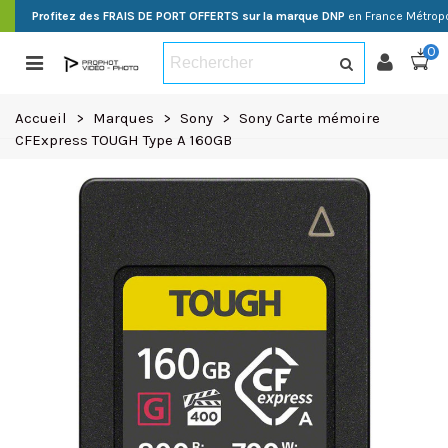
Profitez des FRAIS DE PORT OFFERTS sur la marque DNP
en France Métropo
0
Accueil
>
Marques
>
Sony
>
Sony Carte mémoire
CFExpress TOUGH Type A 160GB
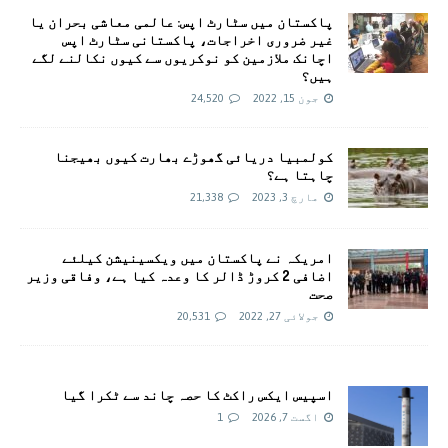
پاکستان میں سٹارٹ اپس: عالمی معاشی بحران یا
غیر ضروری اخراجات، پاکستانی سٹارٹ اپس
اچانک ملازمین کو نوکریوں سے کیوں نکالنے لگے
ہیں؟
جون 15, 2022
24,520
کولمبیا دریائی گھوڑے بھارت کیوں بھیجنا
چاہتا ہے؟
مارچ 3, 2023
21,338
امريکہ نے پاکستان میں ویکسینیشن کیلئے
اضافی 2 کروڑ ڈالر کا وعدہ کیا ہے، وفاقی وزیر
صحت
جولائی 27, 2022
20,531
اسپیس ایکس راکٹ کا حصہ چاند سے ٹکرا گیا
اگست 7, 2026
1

## Your goal
With the pictures left aside, set down each entry above exactly as it stands.

## Response below
Profitez des FRAIS DE PORT OFFERTS sur la marque DNP
en France Métropo
0
Accueil
>
Marques
>
Sony
>
Sony Carte mémoire
CFExpress TOUGH Type A 160GB
پاکستان میں سٹارٹ اپس: عالمی معاشی بحران یا
غیر ضروری اخراجات، پاکستانی سٹارٹ اپس
اچانک ملازمین کو نوکریوں سے کیوں نکالنے لگے
ہیں؟
جون 15, 2022
24,520
کولمبیا دریائی گھوڑے بھارت کیوں بھیجنا
چاہتا ہے؟
مارچ 3, 2023
21,338
امريکہ نے پاکستان میں ویکسینیشن کیلئے
اضافی 2 کروڑ ڈالر کا وعدہ کیا ہے، وفاقی وزیر
صحت
جولائی 27, 2022
20,531
اسپیس ایکس راکٹ کا حصہ چاند سے ٹکرا گیا
اگست 7, 2026
1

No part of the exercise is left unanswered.